Fannie Mae was created by Congress, as was a similar government-backed organization known as Freddie Mac. The role of both of these companies is to purchase mortgages and sell them to investors, helping to free up cash for mortgage companies, banks, and other lenders to fund further home purchases. This also helps to stabilize the lending market and keep down interest rates.
Fannie Mae was first established all the way back in 1938, while Freddie Mac was first created a few decades later in 1970. Both Fannie Mae and Freddie Mac have created options for relief amidst the Coronavirus pandemic. This includes the option to create a repayment plan and the reduction of monthly payments.
What Are the Fannie Mae Loan Requirements?
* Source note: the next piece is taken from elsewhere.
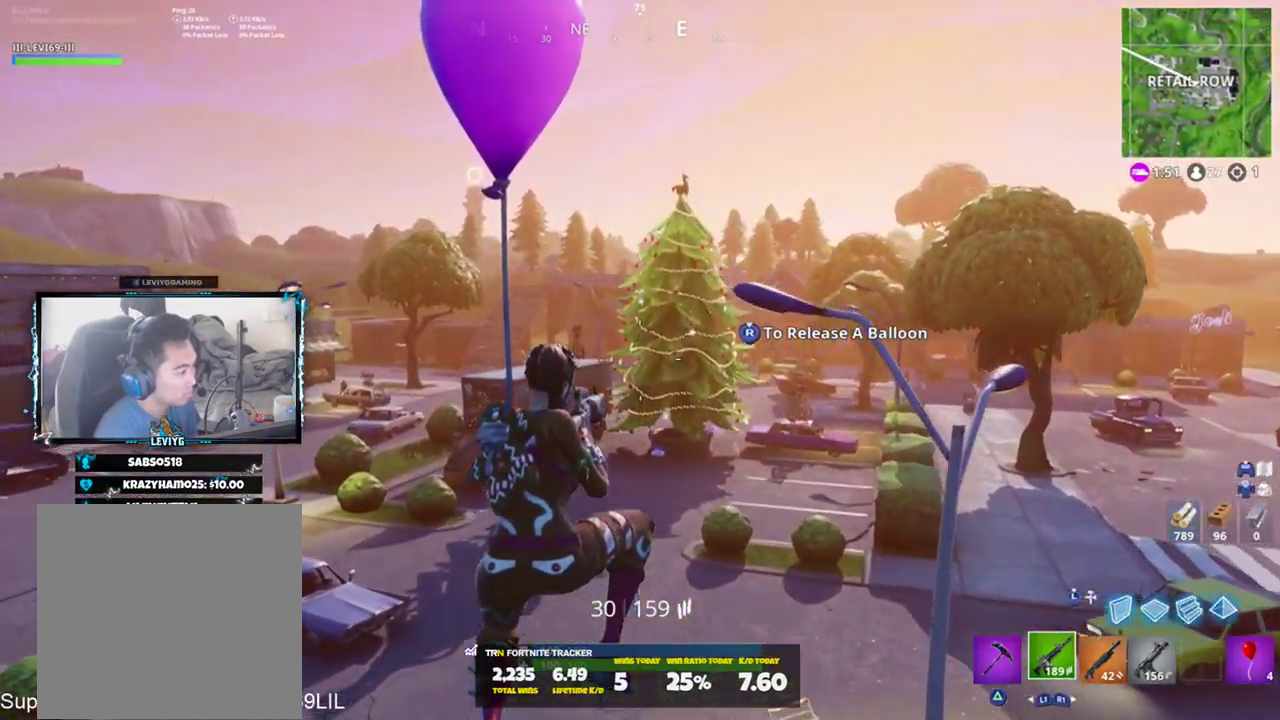
{"buttons": [], "left_stick": "up", "right_stick": "center", "events": []}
A mortgage lender must comply with something known as the Statement on Subprime Lending if they want to do business with Fannie Mae. This is a statement issued by the federal government that addresses a number of the risks that are associated with subprime loans, including:
- Very high limits on interest rate increases
- Low intro rates followed by increased variable rate
- Little to no documentation of a borrower’s income
There are strict criteria that the mortgages that Fannie Mae purchases must meet. There are limits for conventional loans on single-family houses, though how much this limit is can vary depending on the cost of living in your area.
In order to get a Fannie Mae loan, you have to apply for a mortgage through an approved lender. Lenders must meet underwriting and eligibility criteria in addition to avoiding subprime loans as mentioned above. This ensures that there is sufficient credit quality to justify the financing.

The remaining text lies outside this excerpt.